Instructions for the task: Copy out, exactly, the first line of the entries below and every line after it through the one containing "Page size: 1500x938.".

(Material for the task begins)

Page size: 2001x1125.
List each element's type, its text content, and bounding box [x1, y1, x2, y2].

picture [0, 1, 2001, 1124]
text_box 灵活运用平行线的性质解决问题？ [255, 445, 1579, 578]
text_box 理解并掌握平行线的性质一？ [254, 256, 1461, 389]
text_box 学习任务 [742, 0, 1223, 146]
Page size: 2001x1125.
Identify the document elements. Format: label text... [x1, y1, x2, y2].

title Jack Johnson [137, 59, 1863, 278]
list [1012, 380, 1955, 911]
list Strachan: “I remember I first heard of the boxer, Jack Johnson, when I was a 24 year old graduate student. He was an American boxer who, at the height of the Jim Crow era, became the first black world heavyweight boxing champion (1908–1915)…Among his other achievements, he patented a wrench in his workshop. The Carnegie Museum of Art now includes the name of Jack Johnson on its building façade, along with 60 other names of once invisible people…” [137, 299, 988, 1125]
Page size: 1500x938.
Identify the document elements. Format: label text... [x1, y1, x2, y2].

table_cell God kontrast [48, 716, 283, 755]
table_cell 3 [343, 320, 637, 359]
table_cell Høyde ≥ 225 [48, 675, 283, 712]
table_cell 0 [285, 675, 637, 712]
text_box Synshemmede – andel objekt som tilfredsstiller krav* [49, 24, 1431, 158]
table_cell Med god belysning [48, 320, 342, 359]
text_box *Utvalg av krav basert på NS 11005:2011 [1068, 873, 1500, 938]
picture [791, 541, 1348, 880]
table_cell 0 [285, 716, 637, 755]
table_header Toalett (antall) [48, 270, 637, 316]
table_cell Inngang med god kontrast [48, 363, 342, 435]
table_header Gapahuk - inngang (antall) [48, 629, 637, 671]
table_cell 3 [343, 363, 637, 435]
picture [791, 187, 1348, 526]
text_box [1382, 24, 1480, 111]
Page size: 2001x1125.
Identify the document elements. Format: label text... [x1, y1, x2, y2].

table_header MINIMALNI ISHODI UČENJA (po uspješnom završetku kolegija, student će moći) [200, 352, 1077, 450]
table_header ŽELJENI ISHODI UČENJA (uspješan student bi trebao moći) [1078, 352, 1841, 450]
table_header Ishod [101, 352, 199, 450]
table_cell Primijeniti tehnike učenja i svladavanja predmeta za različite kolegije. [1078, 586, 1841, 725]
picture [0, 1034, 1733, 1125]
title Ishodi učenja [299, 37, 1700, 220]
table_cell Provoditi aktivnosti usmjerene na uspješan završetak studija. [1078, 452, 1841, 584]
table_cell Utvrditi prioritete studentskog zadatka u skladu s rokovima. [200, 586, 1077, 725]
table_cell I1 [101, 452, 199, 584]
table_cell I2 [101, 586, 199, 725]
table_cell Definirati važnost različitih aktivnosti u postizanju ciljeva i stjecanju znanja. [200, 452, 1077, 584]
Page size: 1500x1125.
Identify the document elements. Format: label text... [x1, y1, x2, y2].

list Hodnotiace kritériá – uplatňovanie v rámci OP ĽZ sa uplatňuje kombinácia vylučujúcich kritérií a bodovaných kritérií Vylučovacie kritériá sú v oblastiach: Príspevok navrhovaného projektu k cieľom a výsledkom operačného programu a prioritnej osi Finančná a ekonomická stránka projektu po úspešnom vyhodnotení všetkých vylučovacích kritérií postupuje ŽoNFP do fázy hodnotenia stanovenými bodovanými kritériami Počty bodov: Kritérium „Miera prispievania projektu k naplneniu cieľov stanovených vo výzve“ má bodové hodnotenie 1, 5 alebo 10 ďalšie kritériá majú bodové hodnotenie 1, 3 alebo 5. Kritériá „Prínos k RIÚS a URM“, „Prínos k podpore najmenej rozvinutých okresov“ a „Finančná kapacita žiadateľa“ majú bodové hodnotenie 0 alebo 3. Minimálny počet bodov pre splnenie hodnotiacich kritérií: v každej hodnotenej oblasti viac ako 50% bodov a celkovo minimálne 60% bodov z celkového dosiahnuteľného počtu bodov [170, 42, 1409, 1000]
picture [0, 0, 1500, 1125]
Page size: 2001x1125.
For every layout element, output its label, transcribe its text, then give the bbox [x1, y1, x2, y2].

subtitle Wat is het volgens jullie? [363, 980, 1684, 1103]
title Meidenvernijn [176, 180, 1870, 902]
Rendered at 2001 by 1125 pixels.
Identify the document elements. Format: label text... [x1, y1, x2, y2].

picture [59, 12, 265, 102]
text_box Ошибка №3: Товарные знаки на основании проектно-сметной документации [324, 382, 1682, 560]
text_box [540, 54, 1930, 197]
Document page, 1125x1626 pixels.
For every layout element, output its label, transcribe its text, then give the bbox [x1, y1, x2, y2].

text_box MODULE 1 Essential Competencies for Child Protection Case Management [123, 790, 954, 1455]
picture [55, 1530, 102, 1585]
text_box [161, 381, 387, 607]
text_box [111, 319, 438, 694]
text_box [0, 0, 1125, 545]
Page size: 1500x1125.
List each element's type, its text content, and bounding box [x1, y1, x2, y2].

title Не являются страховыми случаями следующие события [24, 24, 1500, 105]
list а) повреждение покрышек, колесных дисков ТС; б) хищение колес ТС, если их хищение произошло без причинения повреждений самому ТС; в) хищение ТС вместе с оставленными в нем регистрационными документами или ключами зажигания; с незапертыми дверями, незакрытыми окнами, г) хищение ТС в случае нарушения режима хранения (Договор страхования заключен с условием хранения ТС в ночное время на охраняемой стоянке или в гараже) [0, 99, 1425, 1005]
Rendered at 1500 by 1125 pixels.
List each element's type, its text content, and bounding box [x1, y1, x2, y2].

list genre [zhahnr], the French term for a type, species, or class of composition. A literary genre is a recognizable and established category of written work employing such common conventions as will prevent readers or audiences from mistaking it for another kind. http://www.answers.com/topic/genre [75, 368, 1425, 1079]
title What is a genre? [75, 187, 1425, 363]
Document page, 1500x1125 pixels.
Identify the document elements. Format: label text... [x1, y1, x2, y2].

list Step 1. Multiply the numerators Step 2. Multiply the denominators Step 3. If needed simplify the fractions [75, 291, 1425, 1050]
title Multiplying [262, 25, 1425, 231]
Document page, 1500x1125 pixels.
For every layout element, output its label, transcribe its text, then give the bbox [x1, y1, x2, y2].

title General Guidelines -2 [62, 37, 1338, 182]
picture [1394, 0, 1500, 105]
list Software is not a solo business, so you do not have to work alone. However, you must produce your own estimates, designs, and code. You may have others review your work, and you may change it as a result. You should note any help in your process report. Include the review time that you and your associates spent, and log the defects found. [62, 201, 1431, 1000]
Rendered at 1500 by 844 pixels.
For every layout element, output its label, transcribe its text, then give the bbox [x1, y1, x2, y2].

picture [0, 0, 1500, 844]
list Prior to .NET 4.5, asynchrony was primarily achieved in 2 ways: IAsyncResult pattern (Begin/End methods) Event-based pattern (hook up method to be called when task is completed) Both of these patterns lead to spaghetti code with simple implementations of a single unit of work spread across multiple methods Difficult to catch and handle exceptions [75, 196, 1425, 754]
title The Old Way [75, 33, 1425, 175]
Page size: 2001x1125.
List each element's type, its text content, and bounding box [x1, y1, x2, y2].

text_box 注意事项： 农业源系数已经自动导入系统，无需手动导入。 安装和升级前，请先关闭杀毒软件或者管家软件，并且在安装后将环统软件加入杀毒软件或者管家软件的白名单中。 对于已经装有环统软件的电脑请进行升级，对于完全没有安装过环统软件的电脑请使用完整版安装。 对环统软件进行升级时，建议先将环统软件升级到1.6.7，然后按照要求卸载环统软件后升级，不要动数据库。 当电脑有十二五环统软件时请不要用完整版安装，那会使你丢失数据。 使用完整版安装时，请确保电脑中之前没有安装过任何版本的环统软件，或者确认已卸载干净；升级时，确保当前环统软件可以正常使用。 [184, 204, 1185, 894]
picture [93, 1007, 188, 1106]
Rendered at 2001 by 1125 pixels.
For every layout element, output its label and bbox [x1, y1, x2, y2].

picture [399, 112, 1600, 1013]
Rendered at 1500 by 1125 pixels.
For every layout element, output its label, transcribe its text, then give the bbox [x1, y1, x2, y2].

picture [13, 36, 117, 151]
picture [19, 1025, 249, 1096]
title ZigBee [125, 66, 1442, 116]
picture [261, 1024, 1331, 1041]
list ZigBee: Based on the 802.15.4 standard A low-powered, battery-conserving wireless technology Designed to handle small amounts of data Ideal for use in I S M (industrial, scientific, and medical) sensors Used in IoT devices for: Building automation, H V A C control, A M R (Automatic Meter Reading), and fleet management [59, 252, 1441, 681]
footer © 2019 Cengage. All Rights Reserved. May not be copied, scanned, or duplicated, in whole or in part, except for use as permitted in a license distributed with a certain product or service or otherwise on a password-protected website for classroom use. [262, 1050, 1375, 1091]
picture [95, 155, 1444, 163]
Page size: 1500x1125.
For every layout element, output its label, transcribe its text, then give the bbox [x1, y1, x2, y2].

(Material for the task ends)

Solution to this exercise:
Page size: 2001x1125.
List each element's type, its text content, and bounding box [x1, y1, x2, y2].

picture [0, 1, 2001, 1124]
text_box 灵活运用平行线的性质解决问题？ [255, 445, 1579, 578]
text_box 理解并掌握平行线的性质一？ [254, 256, 1461, 389]
text_box 学习任务 [742, 0, 1223, 146]
Page size: 2001x1125.
Identify the document elements. Format: label text... [x1, y1, x2, y2].

title Jack Johnson [137, 59, 1863, 278]
list [1012, 380, 1955, 911]
list Strachan: “I remember I first heard of the boxer, Jack Johnson, when I was a 24 year old graduate student. He was an American boxer who, at the height of the Jim Crow era, became the first black world heavyweight boxing champion (1908–1915)…Among his other achievements, he patented a wrench in his workshop. The Carnegie Museum of Art now includes the name of Jack Johnson on its building façade, along with 60 other names of once invisible people…” [137, 299, 988, 1125]
Page size: 1500x938.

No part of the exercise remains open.